David Donaldson said:


> Here's one of ours. If I remember rightly it went to number one all over the world.
> Oh yeah and that's the Biscuit Tin Guitar before MODWHEEL immortalised it as a Kontakt Library.


Great! I would love to make some Music Videos. I have a few ideas but I'm just waiting on a mate to get his Directing skills together. You have sample the Biscuit Tin Guitar? haha! Shit, I might buy that when I'm not so broke! It would suit me living down South on the Isle of Wight!


----------



## jononotbono (May 21, 2016)

owenave said:


> @jononotbono Loved it.... I will have to listen to everyone else songs.
> Here is one of mine. I do everything, Play all music parts, sang all vocals Lead
> and background vocals (all done the old fashion way... bunch of stacks on each harmony)
> composed and produced. It gets played on a lot of Internet Stations and a couple FM's.



Cheers for the kind words. Yeah, congratulations on getting Radio play with your song!


----------



## gdugan (May 22, 2016)

Here's one I did a few years back, using the poem "High Flight" by John Gillespie Magee.


----------



## jononotbono (May 22, 2016)

owenave said:


> all done the old fashion way... bunch of stacks on each harmony



The only way! I couldn't think of anything worse than using Auto Tune. Unless I was getting paid. And even then I would say "Sing it again. And again. And again. And again".


----------



## gdugan (May 22, 2016)

SymphonicSamples said:


> Great song Jono, I enjoyed your voice, I'd be interesting to hear more also. As for Vocaloid it's certainly a sound unto itself. Let's not forget about Realivox Blue , she's capable of singing a pop song



This is really great! Very nice track,, and Blue *is* convincing!


----------



## dpasdernick (May 22, 2016)

Jono, I loved your track. I write pop songs too. Here's one of mine:



All the very best,

Darren


----------



## gdugan (May 22, 2016)

dpasdernick said:


> Jono, I loved your track. I write pop songs too. Here's one of mine:
> 
> 
> 
> ...



Nice, Darren! Very skillful production and performance.


----------



## dpasdernick (May 22, 2016)

gdugan said:


> Nice, Darren! Very skillful production and performance.



Thank You GDugna. I really appreciate the kind words. 

Darren


----------



## rgarber (May 23, 2016)

gdugan said:


> This is really great! Very nice track,, and Blue *is* convincing!



Hey that's awesome to hear Blue used like this. I got Blue but haven't tried to figure a way to use her in something.
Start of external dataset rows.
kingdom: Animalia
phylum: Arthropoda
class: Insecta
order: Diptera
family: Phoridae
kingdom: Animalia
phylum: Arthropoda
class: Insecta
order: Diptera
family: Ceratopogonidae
I think next month is "Make Mike Proud Month", bet he'd like to hear this. - Rich


----------



## Hannes_F (May 23, 2016)

This is a great thread.


----------



## SymphonicSamples (May 24, 2016)

gdugan said:


> This is really great! Very nice track,, and Blue *is* convincing!


Thanks gdugan 



rgarber said:


> Hey that's awesome to hear Blue used like this. I got Blue but haven't tried to figure a way to use her in something. I think next month is "Make Mike Proud Month", bet he'd like to hear this. - Rich



Thanks Rich  It was the first time I used Realivox Blue and when I wrote the track it was more about having some fun, getting to know the library and seeing what it could do. Hats off to Mike, great programming. Looking forward to what he creates in the future.


----------



## novicecomposer (May 24, 2016)

Are there libraries for the electronic synthy sounds for writing pops? I certainly hear some violins but have no clue about other "instruments".


----------



## SymphonicSamples (May 25, 2016)

novicecomposer said:


> Are there libraries for the electronic synthy sounds for writing pops? I certainly hear some violins but have no clue about other "instruments".
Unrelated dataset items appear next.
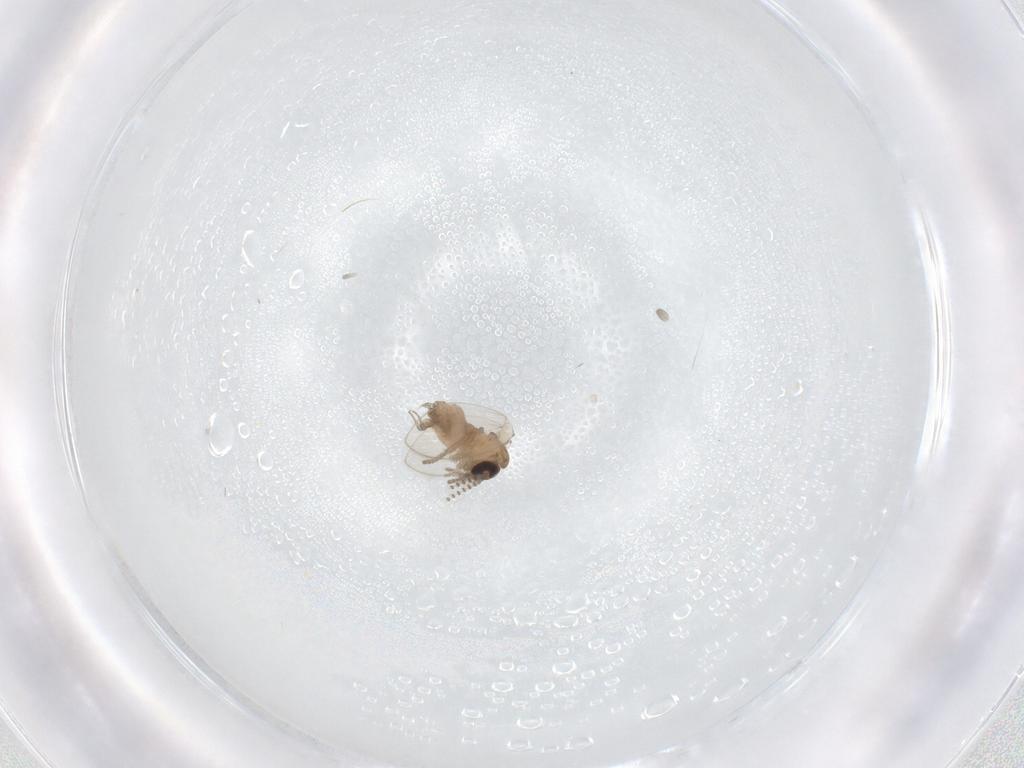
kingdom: Animalia
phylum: Arthropoda
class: Insecta
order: Diptera
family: Psychodidae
Hey, I'm not sure which track your referring to in the thread , but if it's of any help in Falling I remember using Spire for some typical poly synth sounds, but mostly I used U-he's Bazille which at the time I'd just bought and was enjoying it's sonic capabilities and made a bunch of patches and got a little carried away with it  Apart from Bazille's string textures the string samples were 8dio's Agitato strings.


----------



## novicecomposer (May 25, 2016)

SymphonicSamples said:


> Hey, I'm not sure which track your referring to in the thread , but if it's of any help in Falling I remember using Spire for some typical poly synth sounds, but mostly I used U-he's Bazille which at the time I'd just bought and was enjoying it's sonic capabilities and made a bunch of patches and got a little carried away with it  Apart from Bazille's string textures the string samples were 8dio's Agitato strings.
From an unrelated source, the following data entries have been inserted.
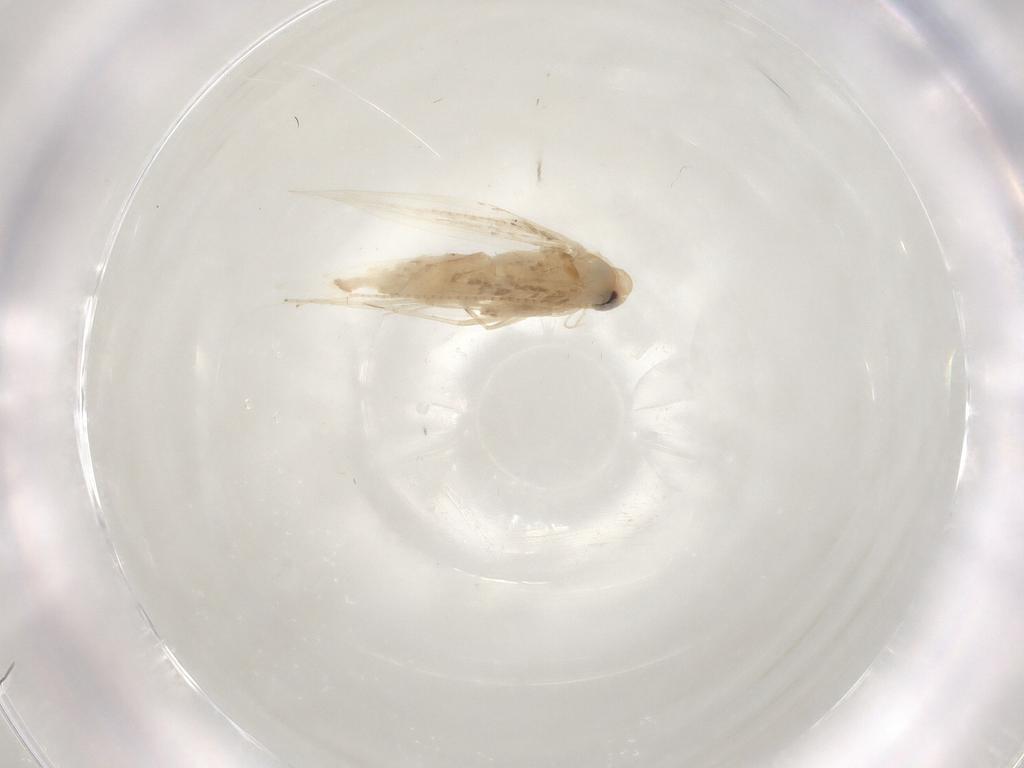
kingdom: Animalia
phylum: Arthropoda
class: Insecta
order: Lepidoptera
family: Gracillariidae
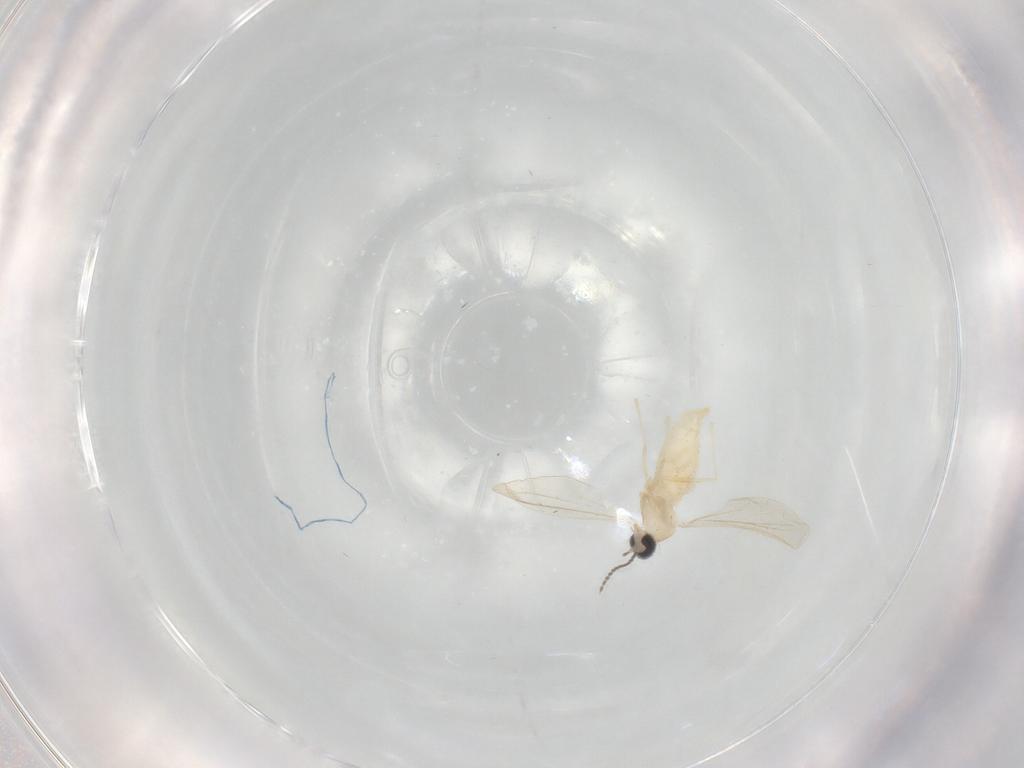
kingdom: Animalia
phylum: Arthropoda
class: Insecta
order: Diptera
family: Cecidomyiidae
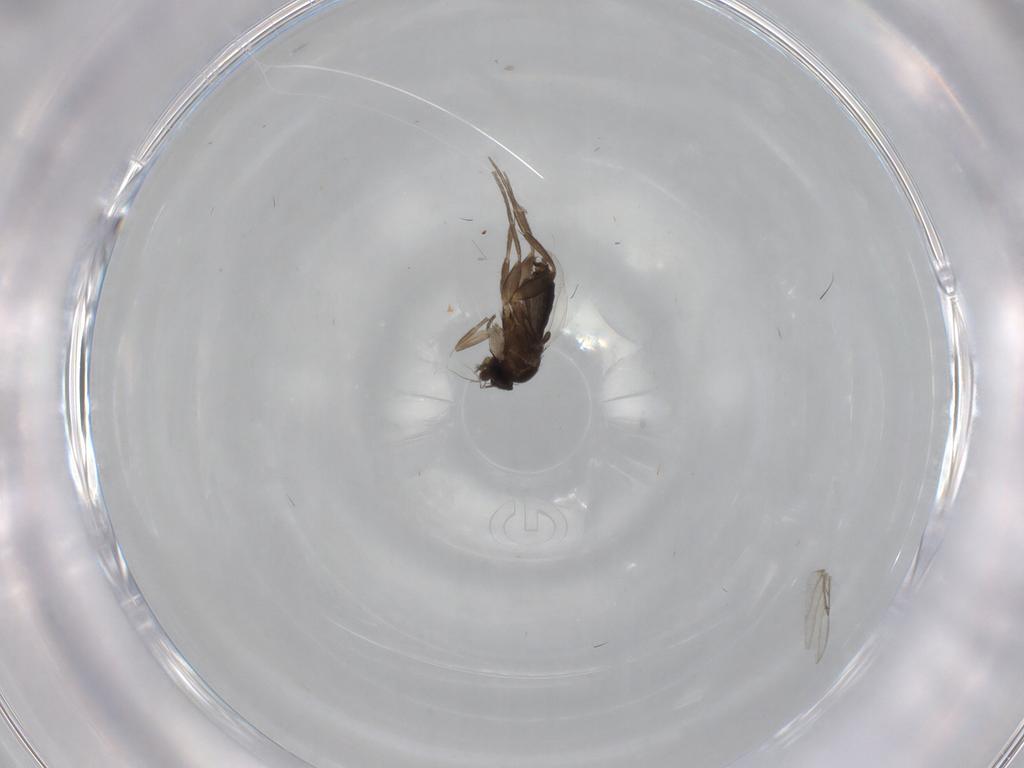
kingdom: Animalia
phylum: Arthropoda
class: Insecta
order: Diptera
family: Phoridae
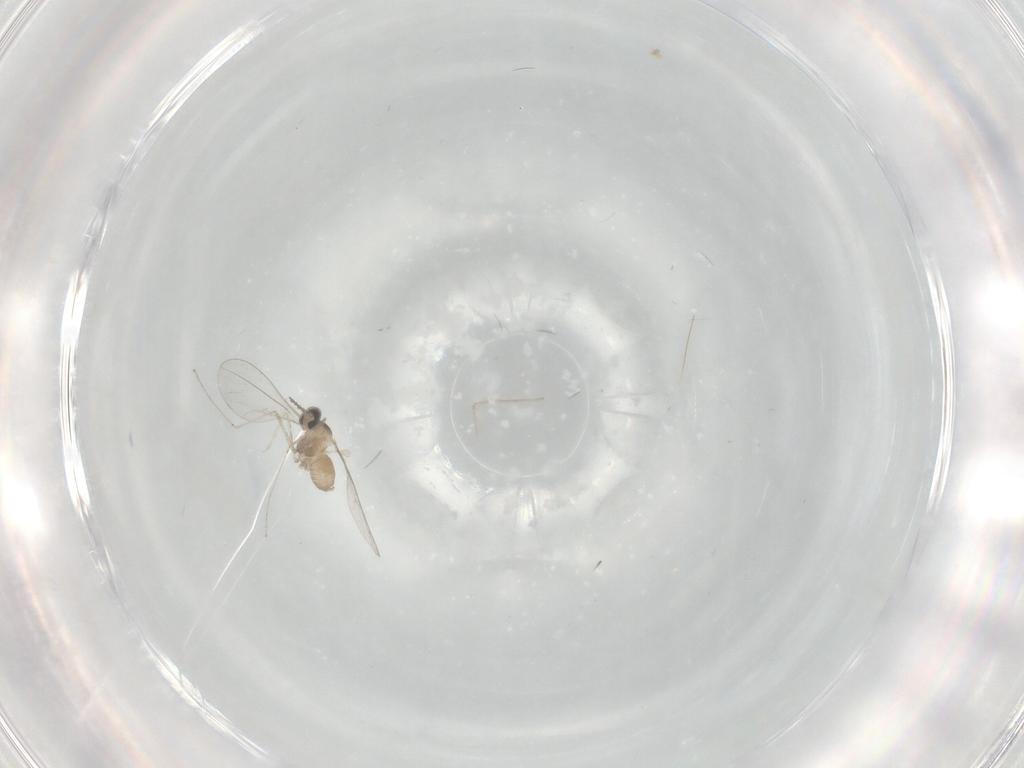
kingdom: Animalia
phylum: Arthropoda
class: Insecta
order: Diptera
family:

Ha I see. Thanks Matt! Anyone else have recommendations?

Matt - I really like your track, btw. You'll be a little surprised if I say I have noticed that the ending of Falling kinda sounds similar to the pre-ending part of The Hours After.

So pop music composers don't need to produce sheet music on paper due to synths? Maybe they still do it leaving the synth part out?


----------



## Richard Wilkinson (May 25, 2016)

If you're writing current pop - Katy Perry, One Direction etc, then any of the current crop of softsynths will be fine. I use Zebra and Hive lots, but also Logic's built-in synths are very good at getting those sounds.

Real guitar and bass obviously helps, and lots of layering. There's a bit of a backlash against the big, layered sound now with the new stuff from Rihanna, Beyonce, Iggy etc, but for a good few years choruses were chock full of different pads and arpeggiated patterns which helped to give that big shiny pop sound.


----------



## Calazzus (Jun 5, 2016)

jononotbono said:


> Here's a song I wrote called "Yours Sincerely"...
> 
> 
> 
> ...




I enjoyed it.


----------



## Calazzus (Jun 5, 2016)

SymphonicSamples said:


> Great song Jono, I enjoyed your voice, I'd be interesting to hear more also. As for Vocaloid it's certainly a sound unto itself. Let's not forget about Realivox Blue , she's capable of singing a pop song



I like this. The melodies, the vox, excellent.


----------



## jononotbono (Jun 5, 2016)

Calazzus said:


> I enjoyed it.



Cool man! Thanks for listening!


----------



## Allen Constantine (Jun 5, 2016)

Yo, 
Here's a song I wrote for my ex-wife!
Feel free to comment upon!


----------



## SymphonicSamples (Jun 6, 2016)

Calazzus said:


> I like this. The melodies, the vox, excellent.



Cheers Calazzus .

Also great track Allen


----------